The present manual documents Maude 2, and explains Maude's basic concepts in a leisurely and mostly informal style. The material is basically presented following a ``grammatical'' order; for example, all features related with operators are discussed together. Concepts are introduced by concrete examples, that may be fragments of modules. The complete module examples are available in http://maude.cs.uiuc.edu.
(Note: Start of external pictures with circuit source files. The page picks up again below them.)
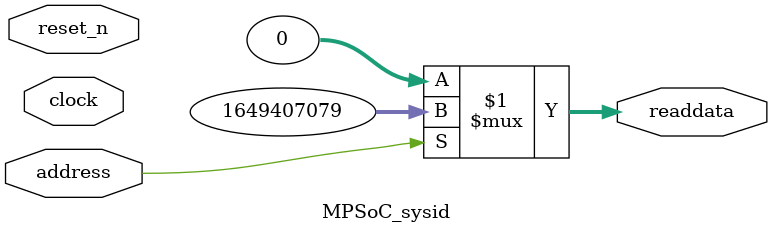
<source format=v>

`timescale 1ns / 1ps
// synthesis translate_on

// turn off superfluous verilog processor warnings 
// altera message_level Level1 
// altera message_off 10034 10035 10036 10037 10230 10240 10030 

module MPSoC_sysid (
               // inputs:
                address,
                clock,
                reset_n,

               // outputs:
                readdata
             )
;

  output  [ 31: 0] readdata;
  input            address;
  input            clock;
  input            reset_n;

  wire    [ 31: 0] readdata;
  //control_slave, which is an e_avalon_slave
  assign readdata = address ? 1649407079 : 0;

endmodule




</source>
The manual is divided in three parts: Part I is devoted to Core Maude, Part II is devoted to Full Maude, and Part III is a reference manual. Here is a brief summary of what can be found in the remaining chapters:

Part I.

Core Maude.

Chapter 2

explains how to get Maude, how to install the system on the different platforms supported, and how to run it. It also includes pointers on how to get additional information and support.

Chapter 3

describes the basic syntactic constructs of the language, including what is an identifier, a sort, and an operator. The different kinds of declarations that can be included in the different types of modules are explained here, in addition to fundamental concepts such as kinds or terms, and a discussion on parsing.

Chapter 4

introduces functional modules, and the different statements that can be found in this kind of modules, namely equations and membership axioms. Operator and statement attributes are also introduced. The final part of this chapter is devoted to the use of functional modules for equational simplification, for which matching modulo axioms is a fundamental feature.

Chapter 5

introduces system modules, and is mainly devoted to rules, term rewriting, and the search command.

Chapter 6

explains the support for modularity provided by Core Maude. It describes first the different modes of module importation, namely protecting, extending, and including. Then it introduces the module summation and renaming operations. Finally, this chapter explains the powerful form of parameterized programming available in Core Maude, based on theories and views.

Chapter 7

provides detailed descriptions of the different predefined data types available, including Booleans, natural numbers, integers, rationals, floating-point numbers, strings, and quoted identifiers. It also describes the generic containers provided by Maude, namely lists, sets, maps, and arrays. The chapter finishes with a description of a built-in linear Diophantine equation solver.

Chapter 8

explains the basic support for object-based programming, with special emphasis on the standard notation for object systems. It also describes how communication with external objects is supported in Core Maude through sockets.

Chapter 9

explains how to use the search command to model check invariant properties of concurrent systems specified as system modules in Maude.

Chapter 10

introduces linear temporal logic (LTL) and describes the facilities for LTL model checking provided by the Maude system. This procedure can be used to prove properties when the set of states reachable from an initial state in a system module is finite. When this is not the case, it may be possible to use an equational abstraction technique for reducing the size of the state space.

Chapter 11

presents the reflective capabilities of the Maude system. The concept of reflection is introduced, and the effective way of supporting metalevel computation is discussed. The predefined module META-LEVEL and its submodules are presented, with special emphasis on the descent functions provided. The chapter ends with an introduction to the notion of internal strategies.

Chapter 12

explains the way of using the facilities provided by the modules META-LEVEL and LOOP-MODE for the construction of user interfaces and metalanguage applications.

Chapter 13

discusses debugging and troubleshooting, considering the different debugging facilities provided: tracing, term coloring, the debugger, and the profiler. A number of traps and known problems are also commented.

Part II.

Full Maude.

Chapter 14

explains the nature of Full Maude, and how to use it. This chapter includes information on how to load Core Maude modules into Full Maude, on the additional module operations (supported by tuple generation and parameterized views), and on the facilities available in Full Maude for moving up and down between reflection levels.

Chapter 15

introduces object-oriented modules, which provide a syntax more convenient than that of system modules for object-oriented applications, with direct support for the declaration of classes, inheritance, and useful default conventions in the definition of rules. Such object-oriented modules can also be parameterized. This chapter includes several extended examples that illustrate the power of combining the additional features available in Full Maude.

Part III.

Reference.

Chapter 16

gives a complete list of the commands available in Maude.

Chapter 17

includes the grammar of Core Maude.